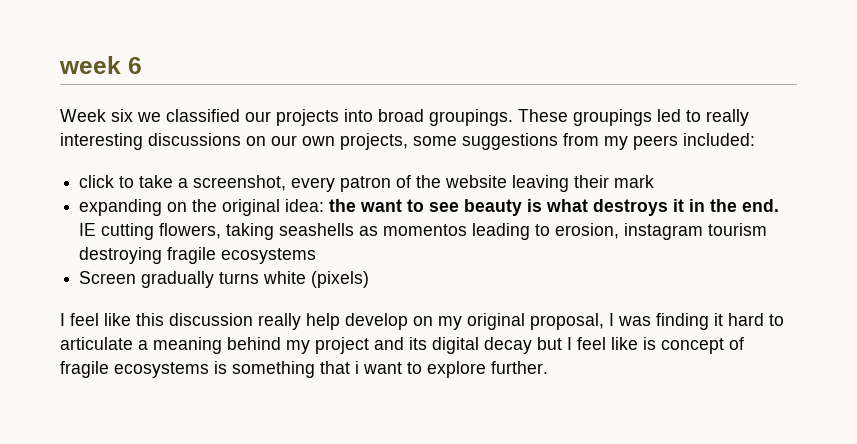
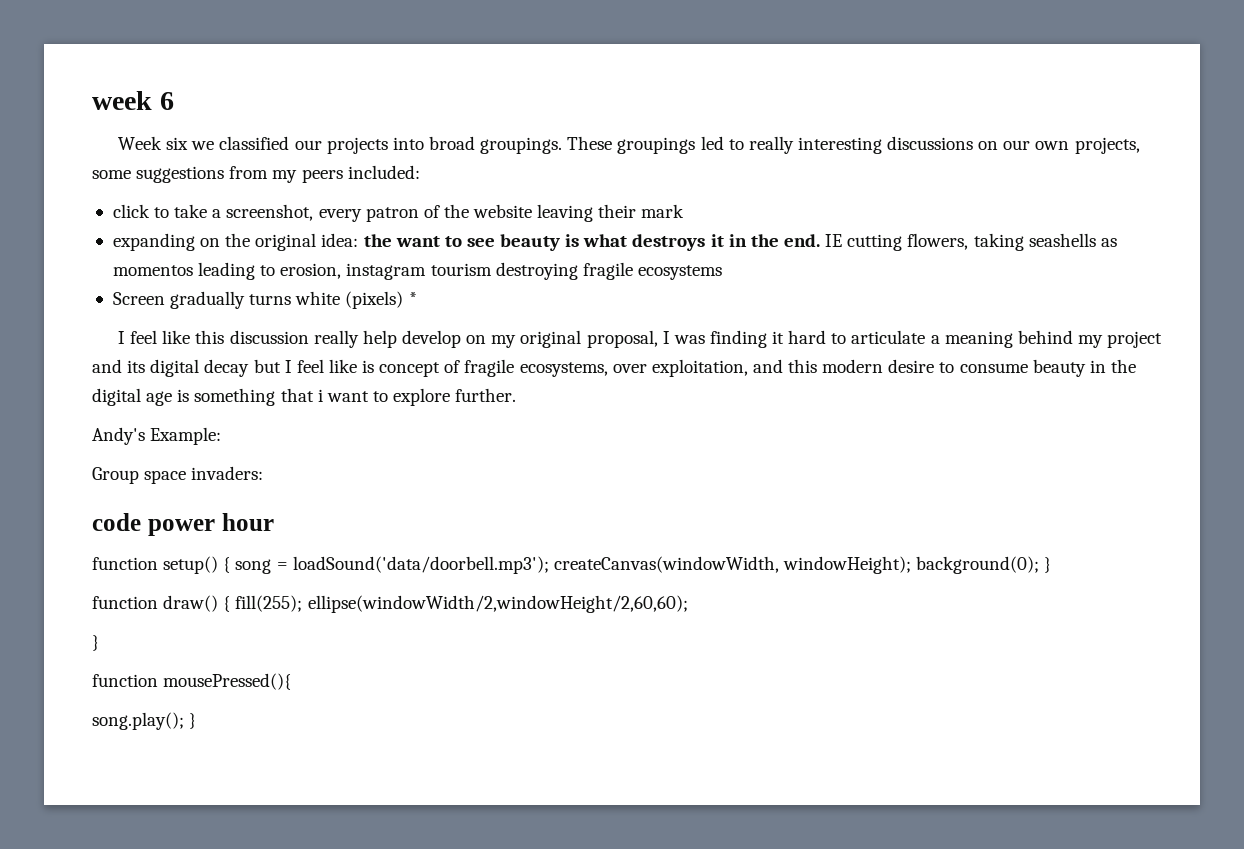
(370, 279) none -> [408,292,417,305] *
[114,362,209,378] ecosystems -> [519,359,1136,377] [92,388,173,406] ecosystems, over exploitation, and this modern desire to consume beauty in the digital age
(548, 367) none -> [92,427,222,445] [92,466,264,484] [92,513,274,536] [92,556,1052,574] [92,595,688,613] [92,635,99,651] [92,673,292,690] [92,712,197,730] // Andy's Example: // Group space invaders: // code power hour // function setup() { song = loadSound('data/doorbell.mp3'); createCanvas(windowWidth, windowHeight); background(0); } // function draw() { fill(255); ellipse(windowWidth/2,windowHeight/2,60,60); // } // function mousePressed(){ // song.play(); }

...

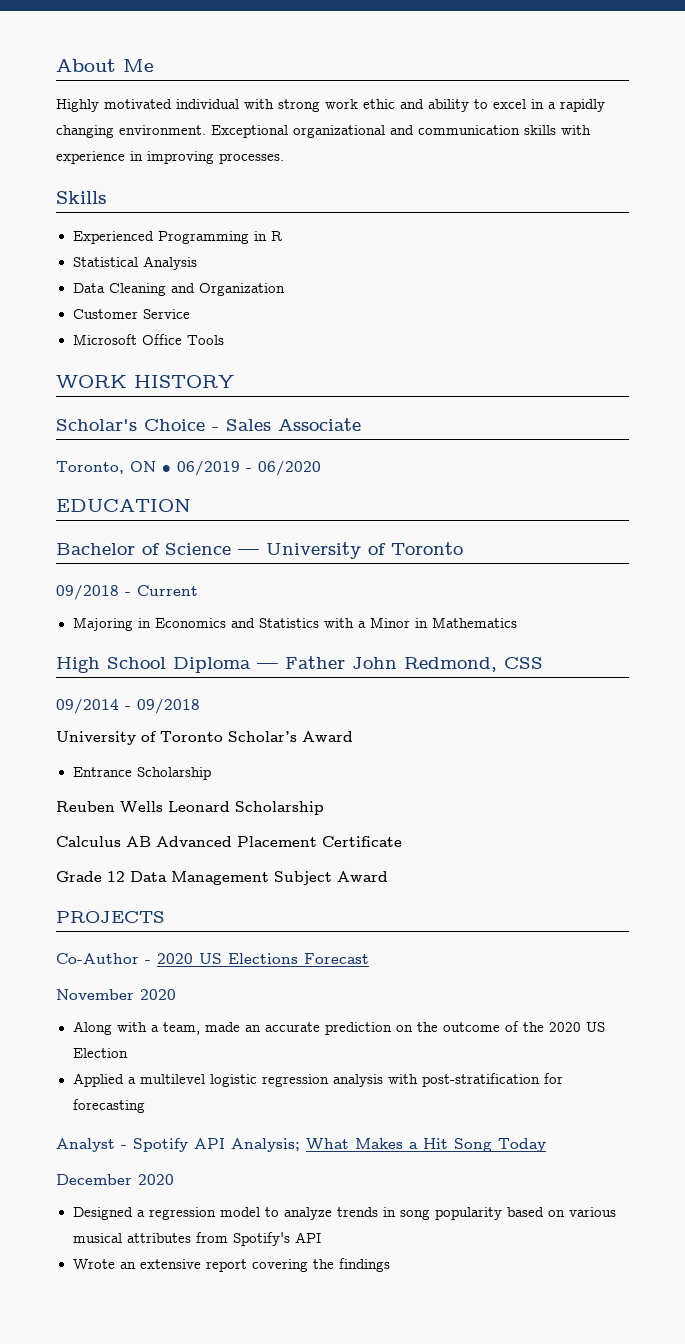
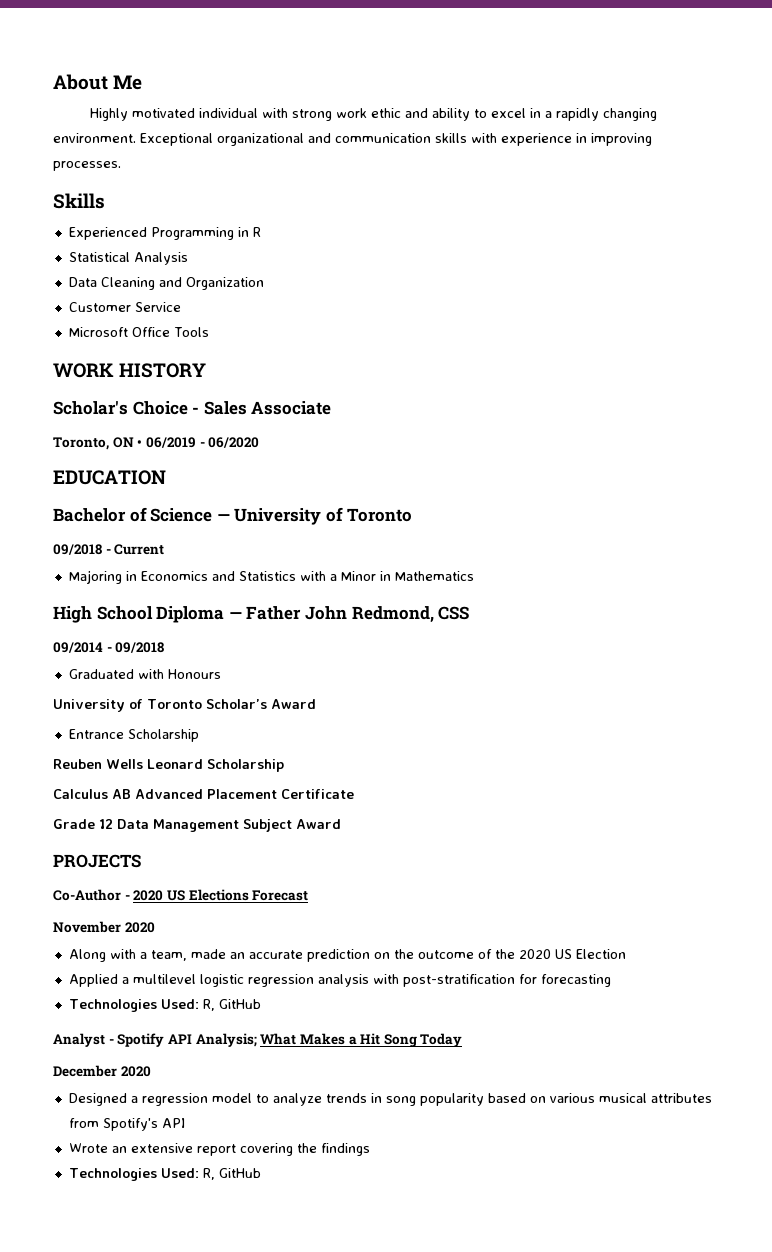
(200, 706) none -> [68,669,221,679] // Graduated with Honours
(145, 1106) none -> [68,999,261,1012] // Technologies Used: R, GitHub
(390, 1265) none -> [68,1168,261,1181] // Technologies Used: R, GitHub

Problem statement: In the entries above, which lines hold the string "Used"? Report all of them.

Answer section:
(145, 1106) none -> [68,999,261,1012] // Technologies Used: R, GitHub
(390, 1265) none -> [68,1168,261,1181] // Technologies Used: R, GitHub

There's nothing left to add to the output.